Example 3.8:[(Pishro-Nik 2014)] The number of emails that I get in a weekday can be modeled by a Poisson distribution with an average of 0.2 emails per minute.

  1. What is the probability that I get no emails in an interval of length 5 minutes?

  2. What is the probability that I get more than 3 emails in an interval of length 10 minutes?

Solution

Let, \(X\)=number of emails that I get in a given interval.

Given, \(\lambda =0.2 \ \ min^{-1}\).

\(X\) will follow \(Pois(\lambda t)\)

1. In this case \(\mu=\lambda t=0.2*5=1\). So, \(P(X=0)=f(0)=e^{-\mu}=e^{-1}=0.3679\).

2. In this case \(\mu=\lambda t=0.2*10=2\). So,\(P(X>3)=1-P(X\le 3)=1-F(3)=1-0.857=0.143\). [From Table A3]

Approximation of Binomial Distribution to Poisson

When,

  • \(p \rightarrow0\) (Success rate is very low);

  • \(n\rightarrow \infty\) (Number of trials is very large);

Then Binomial distribution can be approximated by Poisson distribution.

  • Mathematically, \(Binom (x; n,p)\approx Pois(\lambda)\); where \(\lambda=np\).

N.B: In practical situation if \(n \ge 30\) and \(p\le 0.05\) ;hence \(q\ge 0.95\),then the approximation is close enough to use the Poisson distribution for binomial problems(Baron 2019).

Example 5.20:(Walpole et al. 2017) In a manufacturing process where glass products are made, defects or bubbles occur, occasionally rendering the piece undesirable for marketing. It is known that, on average, 1 in every 1000 of these items produced has one or more bubbles. What is the probability that a random sample of 8000 will yield fewer than 7 items possessing bubbles?

Solution:

Let,\(X=number\ \ of \ \ glasses\ \ possesing\ \ bubbles\)

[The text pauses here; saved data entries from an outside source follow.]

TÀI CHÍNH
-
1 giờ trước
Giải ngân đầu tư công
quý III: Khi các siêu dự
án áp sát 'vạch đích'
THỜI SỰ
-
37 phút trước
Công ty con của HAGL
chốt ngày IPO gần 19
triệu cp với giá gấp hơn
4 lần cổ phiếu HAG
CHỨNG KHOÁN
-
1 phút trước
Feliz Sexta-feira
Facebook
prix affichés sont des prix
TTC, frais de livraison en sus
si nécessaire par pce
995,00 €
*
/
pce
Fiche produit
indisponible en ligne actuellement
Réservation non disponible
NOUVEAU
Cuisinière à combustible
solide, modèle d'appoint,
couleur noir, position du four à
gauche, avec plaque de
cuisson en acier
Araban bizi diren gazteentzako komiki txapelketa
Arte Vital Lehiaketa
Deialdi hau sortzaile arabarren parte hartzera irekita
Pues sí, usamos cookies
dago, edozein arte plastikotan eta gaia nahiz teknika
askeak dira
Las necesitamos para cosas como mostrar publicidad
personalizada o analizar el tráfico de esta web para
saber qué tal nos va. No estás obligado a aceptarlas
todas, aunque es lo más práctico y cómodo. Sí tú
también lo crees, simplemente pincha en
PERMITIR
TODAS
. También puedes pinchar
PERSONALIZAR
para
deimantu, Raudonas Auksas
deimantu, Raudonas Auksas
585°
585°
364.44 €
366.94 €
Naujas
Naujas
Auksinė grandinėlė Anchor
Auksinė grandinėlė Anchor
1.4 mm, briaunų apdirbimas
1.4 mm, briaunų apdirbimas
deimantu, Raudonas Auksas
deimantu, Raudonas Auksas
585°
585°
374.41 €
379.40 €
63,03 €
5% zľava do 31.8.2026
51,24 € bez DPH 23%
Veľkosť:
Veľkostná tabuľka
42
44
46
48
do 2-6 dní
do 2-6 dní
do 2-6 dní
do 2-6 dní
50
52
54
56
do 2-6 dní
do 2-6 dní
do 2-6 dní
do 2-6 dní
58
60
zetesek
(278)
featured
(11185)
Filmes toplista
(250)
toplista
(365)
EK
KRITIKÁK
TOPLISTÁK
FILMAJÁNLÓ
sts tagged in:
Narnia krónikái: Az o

Given, \(Pr(buuble \ \ occurs)=p=1/1000=0.001\) which is less than \(0.05\), and \(n=8000\) which is greater than \(30\). So, the PMF of \(X\) can be approximated by Poisson distribution with

\[\lambda =np=8000*0.001=8\] that is \(X\sim Pois (\lambda=8)\)

According to question,

\(P(X<7)=f(0)+f(1)+...+f(6)=F(6)=0.313\) (Ans.)

[By using Table A3]

Exercise 5.87:(Walpole et al. 2017) Imperfections in computer circuit boards and computer chips lend themselves to statistical treatment. For a particular type of board, the probability of a diode failure is 0.03 and the board contains 200 diodes.

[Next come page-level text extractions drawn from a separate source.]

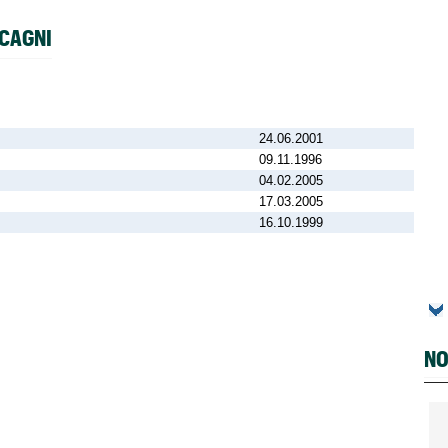
CCAGNI
24.06.2001
09.11.1996
04.02.2005
17.03.2005
16.10.1999
NO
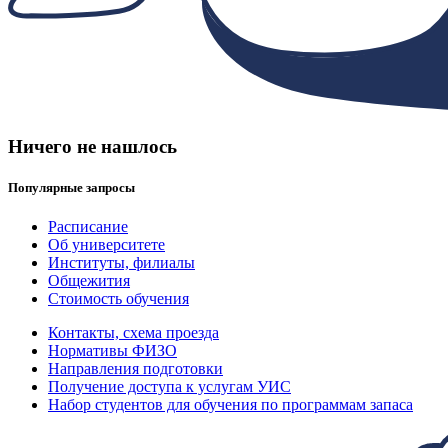
Ничего не нашлось
Популярные запросы
Расписание
Об университете
Институты, филиалы
Общежития
Стоимость обучения
Контакты, схема проезда
Нормативы ФИЗО
Направления подготовки
Получение доступа к услугам УИС
Набор студентов для обучения по программам запаса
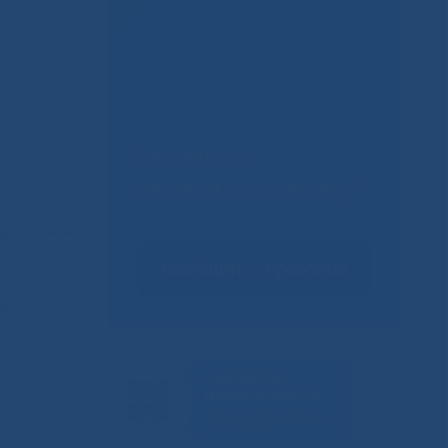
Не смогли
записаться к врачу?
ции изучения
ачестве услуг
Сообщить о проблеме
 ГБУ РС(Я)
ЦМ»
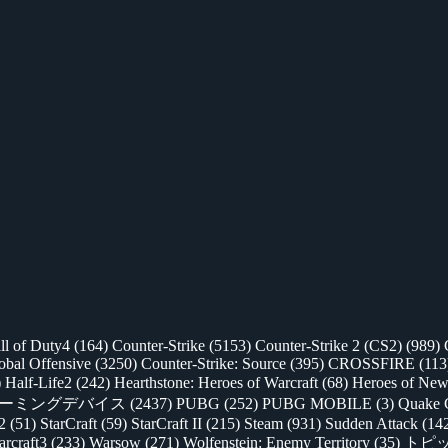
ll of Duty4
(164)
Counter-Strike
(5153)
Counter-Strike 2 (CS2)
(989)
lobal Offensive
(3250)
Counter-Strike: Source
(395)
CROSSFIRE
(113
)
Half-Life2
(242)
Hearthstone: Heroes of Warcraft
(68)
Heroes of New
ゲーミングデバイス
(2437)
PUBG
(252)
PUBG MOBILE
(3)
Quake 
 2
(51)
StarCraft
(59)
StarCraft II
(215)
Steam
(931)
Sudden Attack
(14
rcraft3
(233)
Warsow
(271)
Wolfenstein: Enemy Territory
(35)
トピ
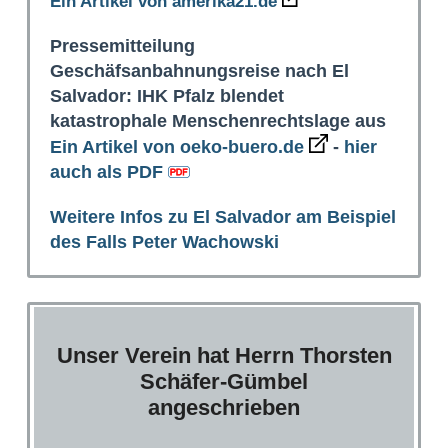
Ein Artikel von amerika21.de
Pressemitteilung
Geschäfsanbahnungsreise nach El
Salvador: IHK Pfalz blendet
katastrophale Menschenrechtslage aus
Ein Artikel von oeko-buero.de
-
hier
auch als PDF
Weitere Infos zu El Salvador am Beispiel
des Falls Peter Wachowski
Unser Verein hat Herrn Thorsten
Schäfer-Gümbel
angeschrieben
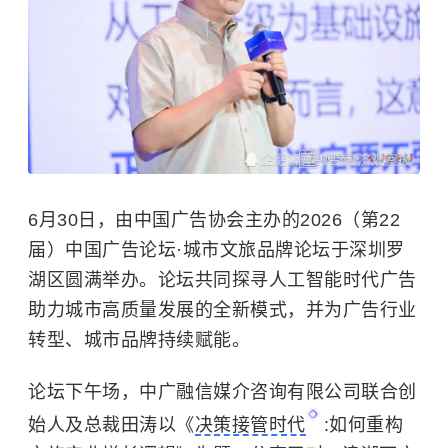
6月30日，由中国广告协会主办的2026（第22
届）中国广告论坛·城市文旅品牌论坛于深圳罗
湖区圆满举办。论坛共同探寻人工智能时代广告
助力城市高质量发展的全新模式，并为广告行业
转型、城市品牌持续赋能。
论坛下午场，中广融信媒介咨询有限公司联合创
始人及总裁田涛以《
决策接管时代
:如何重构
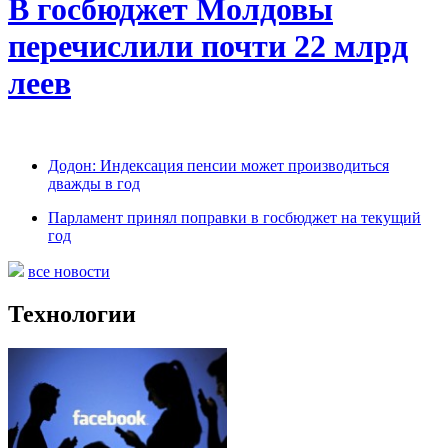
В госбюджет Молдовы
перечислили почти 22 млрд
леев
Додон: Индексация пенсии может производиться
дважды в год
Парламент принял поправки в госбюджет на текущий
год
все новости
Технологии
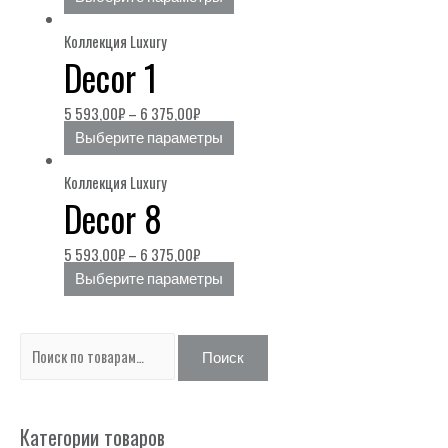
Коллекция Luxury
Decor 1
5 593,00
₽
–
6 375,00
₽
Выберите параметры
Коллекция Luxury
Decor 8
5 593,00
₽
–
6 375,00
₽
Выберите параметры
И
Поиск
с
к
Категории товаров
а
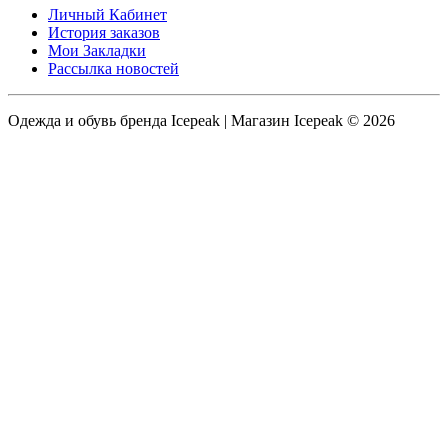
Личный Кабинет
История заказов
Мои Закладки
Рассылка новостей
Одежда и обувь бренда Icepeak | Магазин Icepeak © 2026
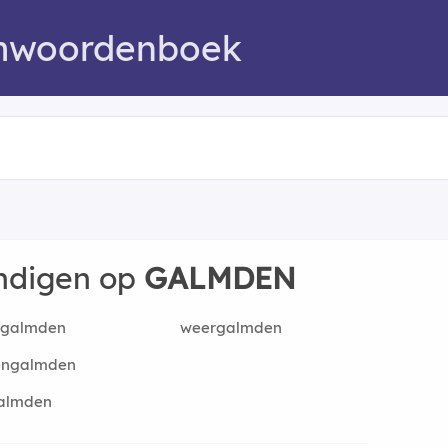
mwoordenboek
indigen op
GALMDEN
rgalmden
weergalmden
engalmden
galmden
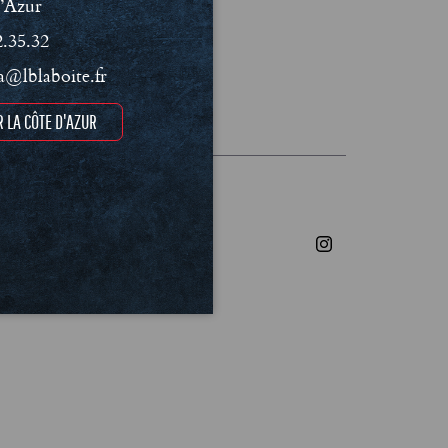
’Azur
2.35.32
@lblaboite.fr
les et Politique de confidentialité
 LA CÔTE D'AZUR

  1. What is the mean number of failures among the diodes? (Ans: \(\mu=np=200*0.03=6\))

  2. What is the variance?(Ans: \(\sigma^2=np(1-p)=200*0.03*(1-0.03)=5.82\))

  3. The board will work if there are no defective diodes. What is the probability that a board will work? Ans (c): The board will work if there are no defective diodes.

    So, P(The board will work)=\(P(X=0)=f(0)=e^{-\mu}=e^{-6}=0.0025\).